Mike Myers at his comedic best.


----------



## Sinister (Apr 18, 2004)

*My Cousin Vinny *and *Jury Duty*

One a court room classic comedy, the other an exercise in buffoonery.


----------



## Sinister (Apr 18, 2004)

*Orca *and *Free Willy*

A clash I wouldn't mind seeing...


----------



## Sinister (Apr 18, 2004)

*Apocalypse Now *and *Platoon*


----------



## Sinister (Apr 18, 2004)

*Robocop *and *The Terminator*

An 80's cyber battle that should have been


----------



## Sinister (Apr 18, 2004)

*48 Hours *and *Extreme Prejudice*

Two great films starring Nick Nolte


----------



## Sinister (Apr 18, 2004)

*Mad Max *and *The Terminator*

The shape of things to come General Movie style


----------



## Sinister (Apr 18, 2004)

*The Rutles *and *Monster Hunter*

Two funny films shot mockumentary style.


----------



## claymud (Aug 21, 2005)

A night to Remember and the Posiden


----------



## RoxyBlue (Oct 6, 2008)

Gone With The Wind and Day After Tomorrow

...because tomorrow ISN'T always another day, Scarlett


----------



## Spooky1 (Aug 25, 2008)

13 Ghosts and 13th Warrior (13 is a lucky number right), for a triple feature add Apollo 13!


----------



## rottincorps (Jun 1, 2008)

X-Men and X Wife's club...........not that I want to see X Wife's club it just sounded good...OK shutting up now


----------



## rottincorps (Jun 1, 2008)

Blue water white death and old yell er


----------



## RoxyBlue (Oct 6, 2008)

Jaws and Man Woman Eat Drink

Just when you thought it was safe to go back into the restaurant


----------



## Spooky1 (Aug 25, 2008)

Chocolat and Willy Wonka and the Chocolate Factory. 

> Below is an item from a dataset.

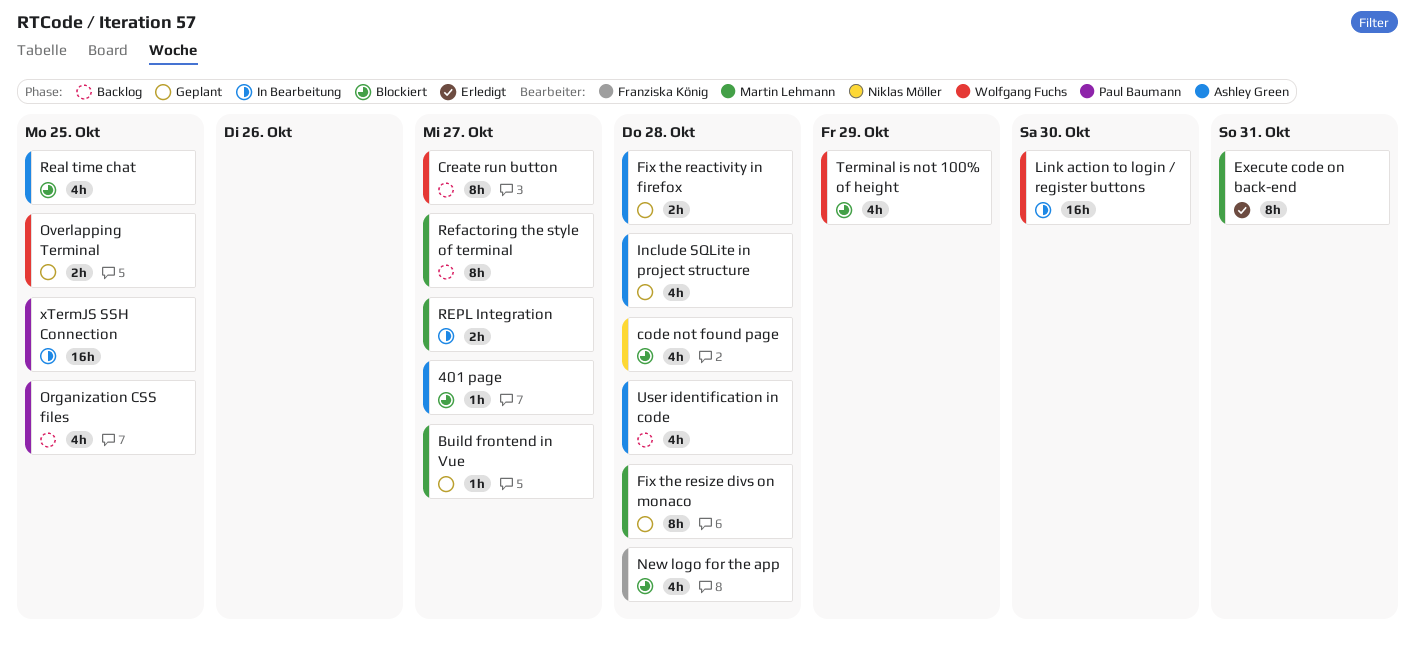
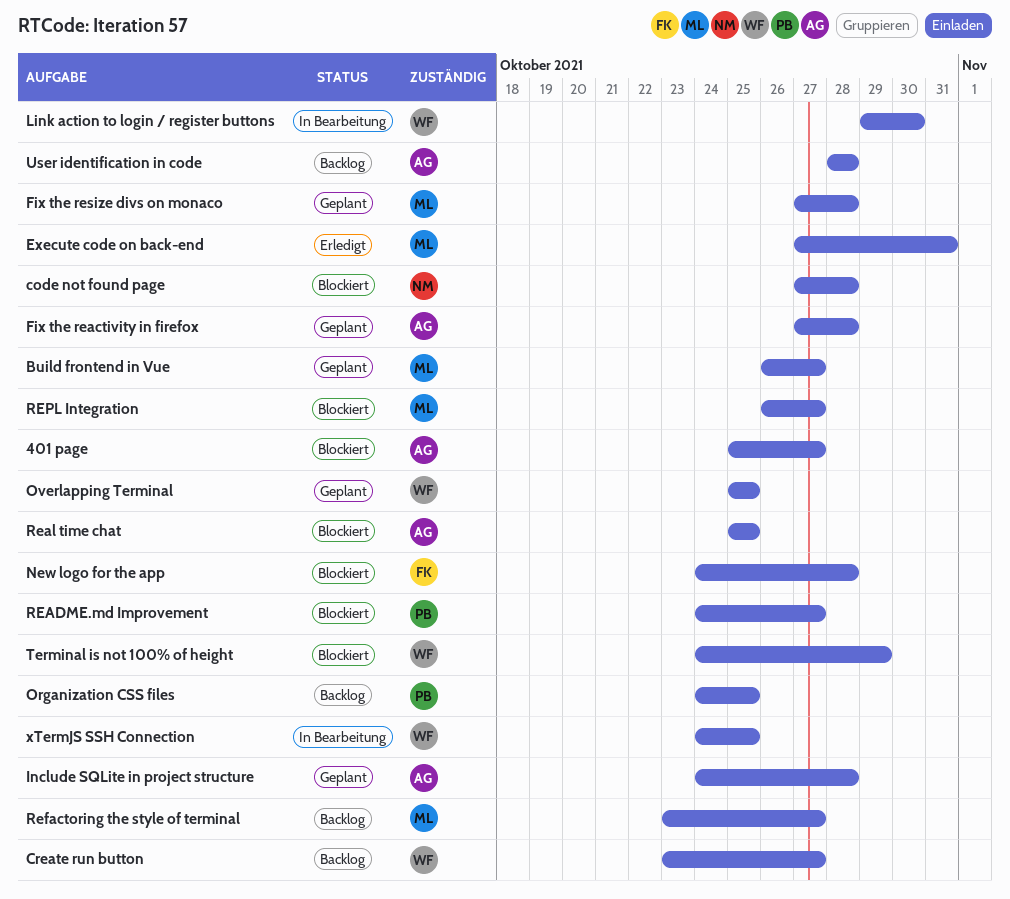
README.md Improvement: none -> present
REPL Integration, status: In Bearbeitung -> Blockiert
xTermJS SSH Connection, owner: Paul Baumann -> Wolfgang Fuchs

When a diabetic coma isn't enough.
or Oompa Loompas invade a small French town.


----------



## RoxyBlue (Oct 6, 2008)

It's a Wonderful Life and Touch of Evil

...what happens when the redemption of George Bailey doesn't quite work out as planned


----------



## Spooky1 (Aug 25, 2008)

Army of Darkness & Texas Chainsaw Massacre 

...You just can't have enough guys running around with chainsaws! (give some sugar baby, or else)


----------



## Non Compos Mentis (Apr 14, 2004)

Trick Or Treat and Night Of The Demons

Angela invites Sammi Curr to an Ultimate Halloween Party. Its a dead man's party...leave your body at the door.


----------



## Eldritch_Horror (Jul 27, 2008)

Shawshank Redemption & The Green Mile

Two prison movies written by Stephen King.

(Even though King is known for Horror, neither of those stories fit that bill, that's why I posted them under general movies)


----------



## RoxyBlue (Oct 6, 2008)

Free Willy & Moby Dick


In which Shamu the Killer Whale becomes a porn star.


----------



## rottincorps (Jun 1, 2008)

Picture mommy dead and Mommy dearest


----------



## rottincorps (Jun 1, 2008)

Irom man and the Blob


----------



## STOLLOWEEN (Apr 13, 2008)

Black Beauty and Seabiscuit

Because a horse is a horse of course


----------



## Sawtooth Jack (Apr 9, 2011)

Curse of the Demon and Drag Me to Hell.

Watch them both and tell me they are not very similar.


----------



## Lord Homicide (May 11, 2012)

*Blazing Saddles* & *Star Trek*
_Bart T. Kirk: Going Where no Sheriff Has Gone Before_


----------